Reimagining a Public Pulse Memorial


Pulse donation box 2019
In addition to an interactive guestbook, the OnePulseFoundation also put a donations box on site in 2019. This is prior to the putting up a gift-shop kiosk.

Last month's pride events silenced the MANY voices critical of the OnePulse Foundation, the future of the Pulse Nightclub, and the building of a new memorial/museum. What we heard instead was about the thousands of people who celebrated Gay Days at Disney, the news outlets that descended upon Pulse's annual remembrance ceremony, and the voices of local "progressive" politicians who clamored for more money for the nonprofit by declaring the Pulse Nightclub (which remains a private property) a National Memorial Site. I wrote this brief Op-Ed for the Orlando Sentinel in an effort to bring to the surface the critical discourse that is happening among survivors, victim's families, and LGBTQ+ residents—and to (hopefully) spur some action.

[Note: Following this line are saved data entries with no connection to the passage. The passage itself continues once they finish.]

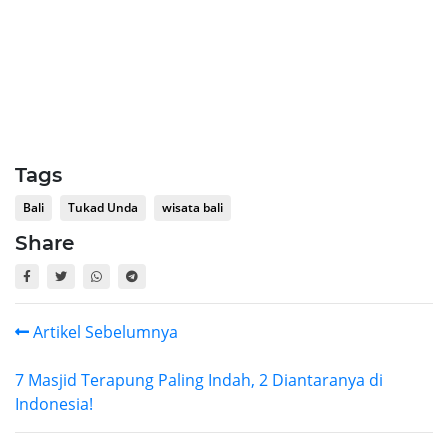
Tags
Bali
Tukad Unda
wisata bali
Share
Artikel Sebelumnya
7 Masjid Terapung Paling Indah, 2 Diantaranya di
Indonesia!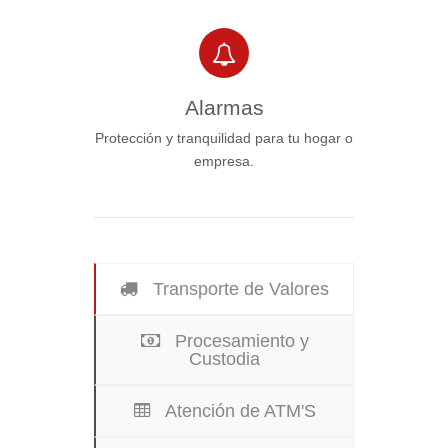
Alarmas
Protección y tranquilidad para tu hogar o
empresa.
Transporte de Valores
Procesamiento y
Custodia
Atención de ATM'S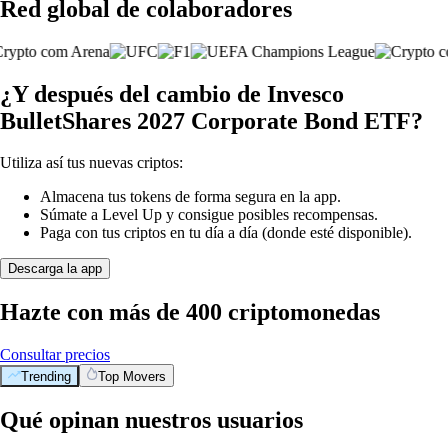
Red global de colaboradores
¿Y después del cambio de Invesco
BulletShares 2027 Corporate Bond ETF?
Utiliza así tus nuevas criptos:
Almacena tus tokens de forma segura en la app.
Súmate a Level Up y consigue posibles recompensas.
Paga con tus criptos en tu día a día (donde esté disponible).
Descarga la app
Hazte con más de 400 criptomonedas
Consultar precios
Trending
Top Movers
Qué opinan nuestros usuarios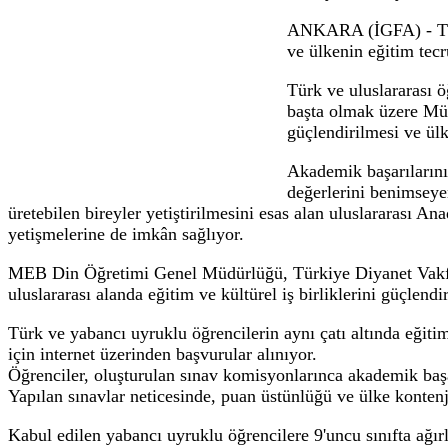
Uluslararası Anadolu İHL’lerde 2 bini aş
09.04.2026 16:50
Milli Eğitim Bakanlığı’nın paydaşlarla iş 
87’si yabancı uyruklu, 3 bin 608’i Türk ol
Milli Eğitim Ba
87'si yabancı u
ANKARA (İGFA) -
ve ülkenin eğit
Türk ve uluslara
başta olmak üzer
güçlendirilmesi 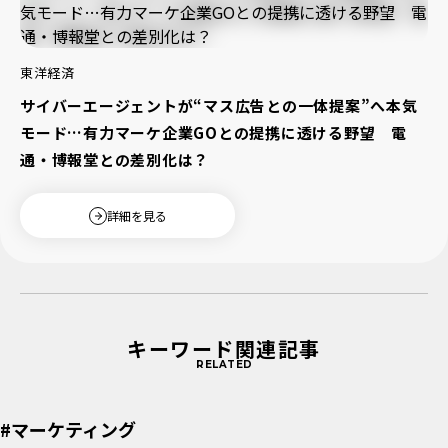
東洋経済
サイバーエージェントが“マス広告との一体提案”へ本気
モード…有力マーケ企業GOとの提携に透ける野望 電
通・博報堂との差別化は？
詳細を見る
キーワード関連記事
RELATED
#マーケティング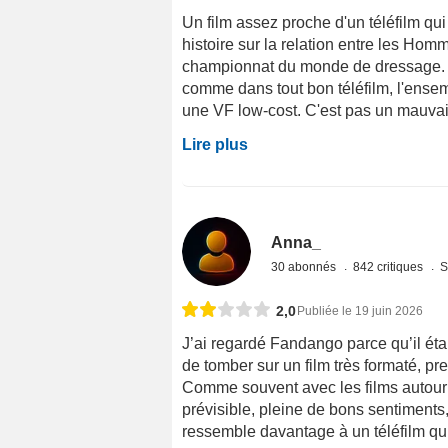
Un film assez proche d'un téléfilm qui
histoire sur la relation entre les Ho
championnat du monde de dressage. L'h
comme dans tout bon téléfilm, l'ensem
une VF low-cost. C'est pas un mauvais f
Lire plus
Anna_
30 abonnés
842 critiques
S
2,0
Publiée le 19 juin 2026
J’ai regardé Fandango parce qu’il étai
de tomber sur un film très formaté, p
Comme souvent avec les films autour 
prévisible, pleine de bons sentiments
ressemble davantage à un téléfilm qu’à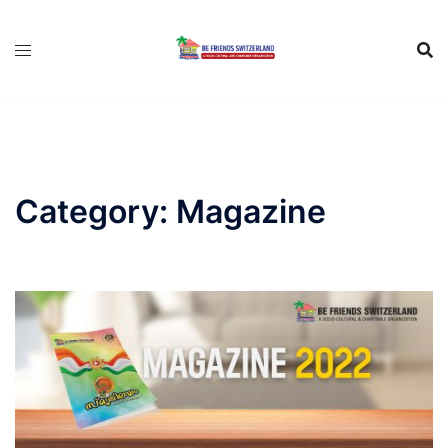
Category:
Magazine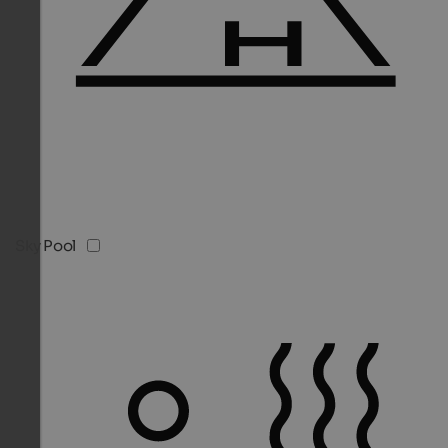
Sky Pool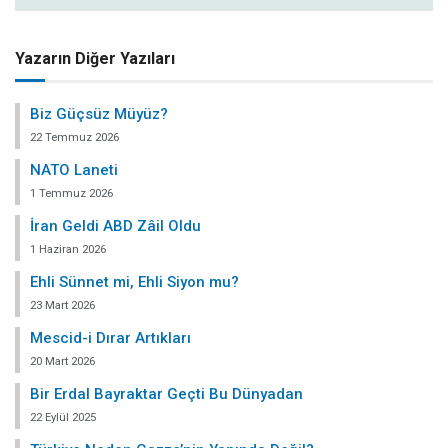
Yazarın Diğer Yazıları
Biz Güçsüz Müyüz?
22 Temmuz 2026
NATO Laneti
1 Temmuz 2026
İran Geldi ABD Zâil Oldu
1 Haziran 2026
Ehli Sünnet mi, Ehli Siyon mu?
23 Mart 2026
Mescid-i Dırar Artıkları
20 Mart 2026
Bir Erdal Bayraktar Geçti Bu Dünyadan
22 Eylül 2025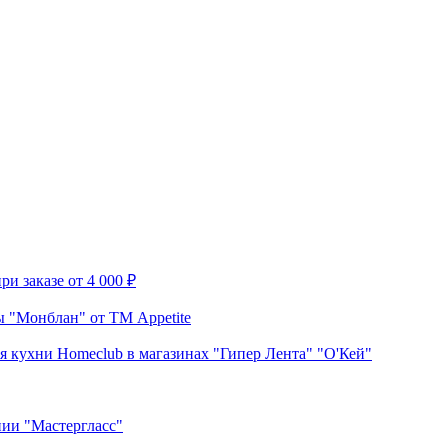
и заказе от 4 000 ₽
 "Монблан" от ТМ Appetite
я кухни Homeclub в магазинах "Гипер Лента" "О'Кей"
нии "Мастергласс"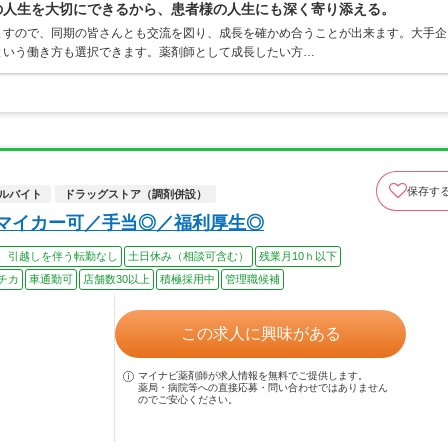
分の人生を大切にできるから、患者様の人生にも深く寄り添える。
ますので、同期の皆さんとも交流を図り、成長を確かめ合うことが出来ます。大手企
という働き方も選択できます。薬剤師として成長したい方…
保存す
ルバイト
ドラッグストア（調剤併設）
／マイカー可／手当◎／福利厚生◎
、引越しを伴う転勤なし
土日休み（相談可含む）
残業月10ｈ以下
チカ
車通勤可
店舗数30以上
積極採用中
管理職候補
この求人に興味がある
マイナビ薬剤師が求人情報を無料でご提供します。
薬局・病院等への直接応募・問い合わせではありません
のでご安心ください。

Following the shooting, the owner of the Pulse Nightclub started the OnePulse Foundation to turn the nightclub into a memorial and museum. Last year, commissioners approved $10 million of taxpayer dollars for the OnePulse Foundation to be taken from hotel/tourism taxes for the project. Tourism, of course, forms the basis of the economy of Orlando—and Florida at-large—which the proposed museum will inevitably contribute to. Since then, more and more money has been raised/donated to the nonprofit (some notable donors include the Walt Disney Corporation, Lance Bass, etc.). Not to fault individual donors. Many people rushed to do something (anything) in response to the shooting and the city has entrusted the OnePulse Foundation to transform the site into a memorial that represents the desires of the LGBTQ+/Latinx community, Pulse survivors, and victim's families. So if you've wanted to give anything, this organization has been propped up as the one to donate to (after all, they own the property itself, which remains private property). Smaller non-profits that helped assist with the distribution of funds have stopped their work to make room for the OnePulse Foundation to be the central organization.

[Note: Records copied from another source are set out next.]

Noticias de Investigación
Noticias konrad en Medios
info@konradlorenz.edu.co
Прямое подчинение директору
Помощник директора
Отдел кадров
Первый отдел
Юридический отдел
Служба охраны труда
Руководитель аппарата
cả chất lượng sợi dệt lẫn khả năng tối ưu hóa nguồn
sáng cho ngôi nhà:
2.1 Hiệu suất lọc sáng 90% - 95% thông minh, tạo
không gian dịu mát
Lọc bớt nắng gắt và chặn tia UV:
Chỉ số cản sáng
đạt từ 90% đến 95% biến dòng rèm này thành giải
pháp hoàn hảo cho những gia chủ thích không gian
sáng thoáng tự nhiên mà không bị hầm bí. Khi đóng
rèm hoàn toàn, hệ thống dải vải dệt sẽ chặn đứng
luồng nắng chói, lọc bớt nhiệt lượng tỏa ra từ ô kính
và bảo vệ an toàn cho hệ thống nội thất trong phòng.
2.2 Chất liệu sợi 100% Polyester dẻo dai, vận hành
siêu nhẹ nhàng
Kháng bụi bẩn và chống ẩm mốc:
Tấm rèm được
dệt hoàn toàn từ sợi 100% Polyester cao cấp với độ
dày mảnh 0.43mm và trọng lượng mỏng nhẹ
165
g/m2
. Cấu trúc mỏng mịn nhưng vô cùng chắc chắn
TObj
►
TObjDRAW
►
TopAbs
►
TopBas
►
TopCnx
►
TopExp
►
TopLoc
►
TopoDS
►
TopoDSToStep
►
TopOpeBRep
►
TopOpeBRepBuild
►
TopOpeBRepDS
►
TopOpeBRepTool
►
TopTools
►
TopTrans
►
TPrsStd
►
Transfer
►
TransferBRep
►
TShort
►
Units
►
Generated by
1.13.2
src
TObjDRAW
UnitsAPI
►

However, the making of a macabre museum and the appearance (at best) of profiting off of the shooting has justifiably pissed people off. Just in the past few days, the OnePulse Foundation set up a kiosk on-site ---- not far away from a donation stand --- where you can buy Pulse t-shirts (in addition to their online storefront). They also proposed a gift shop as part of the future attraction.


Pulse Memorial 2019
What was once hidden from view, the part of the building where police broke into the nightclub on the night of the shooting, has become the memorial's first exhibit with glass panes providing a glimpse through the wall that surrounds Pulse.

Had I written for a more academic audience (I am in the process of doing just that), I would have talked about the role of the non-profit-industrial-complex in the larger social-political-economy; a new business-to-nonprofit pipeline made possible by anti-gay violence; neoliberalism and mourning; gore tourism; the aesthetics and discourse of Orlando's new, post-Pulse urban politics; and an active, largely silenced resistance. Until then... let’s get people talking, thinking, and doing differently.

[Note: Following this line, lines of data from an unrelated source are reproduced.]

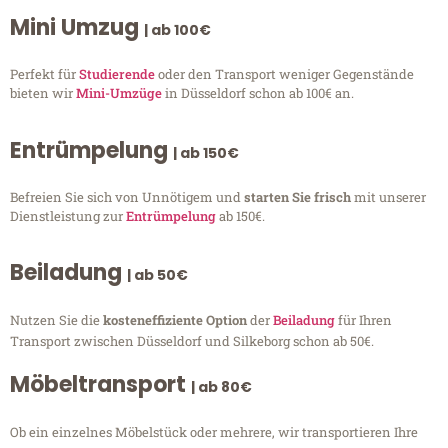
Mini Umzug
| ab 100€
Perfekt für
Studierende
oder den Transport weniger Gegenstände
bieten wir
Mini-Umzüge
in Düsseldorf schon ab 100€ an.
Entrümpelung
| ab 150€
Befreien Sie sich von Unnötigem und
starten Sie frisch
mit unserer
Dienstleistung zur
Entrümpelung
ab 150€.
Beiladung
| ab 50€
Nutzen Sie die
kosteneffiziente Option
der
Beiladung
für Ihren
Transport zwischen Düsseldorf und Silkeborg schon ab 50€.
Möbeltransport
| ab 80€
Ob ein einzelnes Möbelstück oder mehrere, wir transportieren Ihre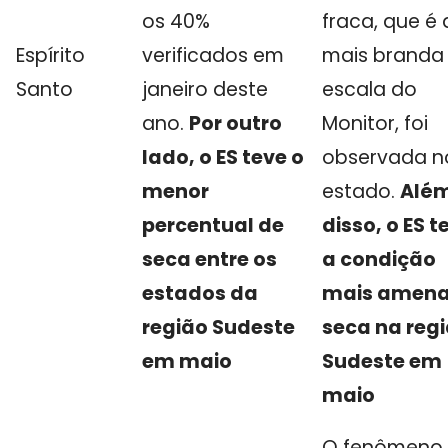
os 40%
fraca, que é 
Espírito
verificados em
mais branda
Santo
janeiro deste
escala do
ano.
Por outro
Monitor, foi
lado, o ES teve o
observada n
menor
estado.
Alé
percentual de
disso, o ES t
seca entre os
a condição
estados da
mais amena
região Sudeste
seca na reg
em maio
Sudeste em
maio
O fenômeno 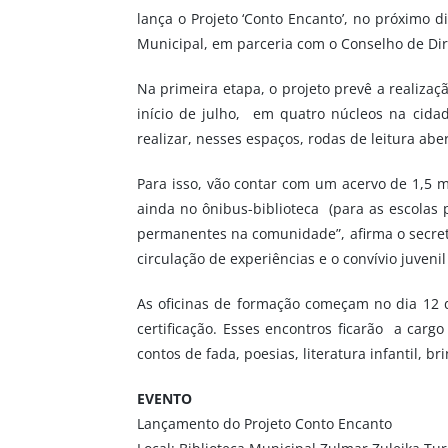
lança o Projeto ‘Conto Encanto’, no próximo d
Municipal, em parceria com o Conselho de Dire
Na primeira etapa, o projeto prevê a realizaç
início de julho, em quatro núcleos na cida
realizar, nesses espaços, rodas de leitura abe
Para isso, vão contar com um acervo de 1,5 
ainda no ônibus-biblioteca (para as escolas
permanentes na comunidade”, afirma o secret
circulação de experiências e o convívio juveni
As oficinas de formação começam no dia 12 d
certificação. Esses encontros ficarão a cargo
contos de fada, poesias, literatura infantil, b
EVENTO
Lançamento do Projeto Conto Encanto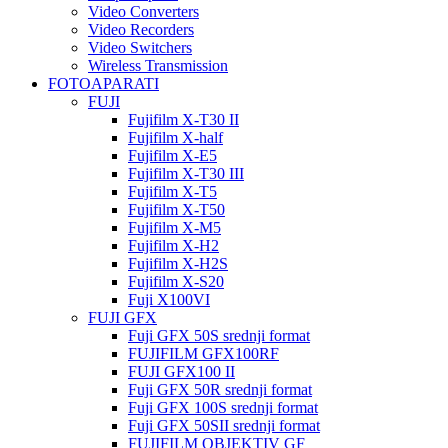
Video Converters
Video Recorders
Video Switchers
Wireless Transmission
FOTOAPARATI
FUJI
Fujifilm X-T30 II
Fujifilm X-half
Fujifilm X-E5
Fujifilm X-T30 III
Fujifilm X-T5
Fujifilm X-T50
Fujifilm X-M5
Fujifilm X-H2
Fujifilm X-H2S
Fujifilm X-S20
Fuji X100VI
FUJI GFX
Fuji GFX 50S srednji format
FUJIFILM GFX100RF
FUJI GFX100 II
Fuji GFX 50R srednji format
Fuji GFX 100S srednji format
Fuji GFX 50SII srednji format
FUJIFILM OBJEKTIV GF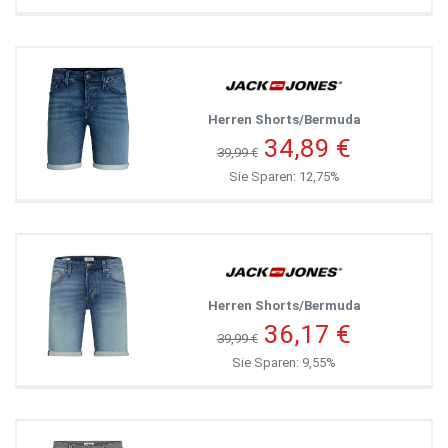
Herren Shorts/Bermuda
34,89 €
39,99 €
Sie Sparen: 12,75%
Herren Shorts/Bermuda
36,17 €
39,99 €
Sie Sparen: 9,55%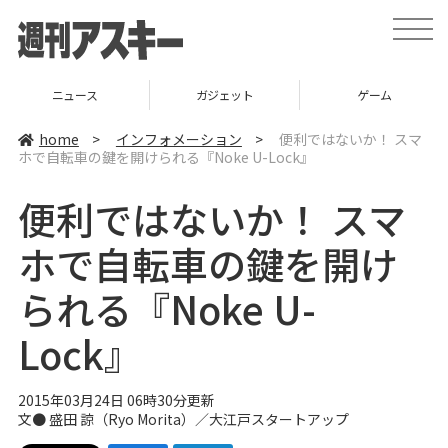
t
o
g
g
l
ニュース
ガジェット
ゲーム
e
n
a
home
>
インフォメーション
>
便利ではないか！ スマ
v
ホで自転車の鍵を開けられる『Noke U-Lock』
i
g
a
便利ではないか！ スマ
t
i
o
ホで自転車の鍵を開け
n
られる『Noke U-
Lock』
2015年03月24日 06時30分更新
文● 盛田 諒（Ryo Morita）／
大江戸スタートアップ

Below is a visual timeline of the transformation of the Pulse Memorial from 2016 to 2019:

Pulse Memorial 2016
In the months following the shooting in 2016, the chain link fence that surrounding Pulse became a messy, makeshift, grassroots memorial.

Pulse Memorial 2017
A year after the shooting (2017), the fence that hid Pulse was adorned with new alters, messages, pictures of victims, and offerings. Items were continuously collected, archived, and replaced during the year.

Pulse Memorial 2019
By 2019, the chain link fence was replaced by a wall plastered with a clean mosaic of professional photographs of people at different events in Orlando since the shooting.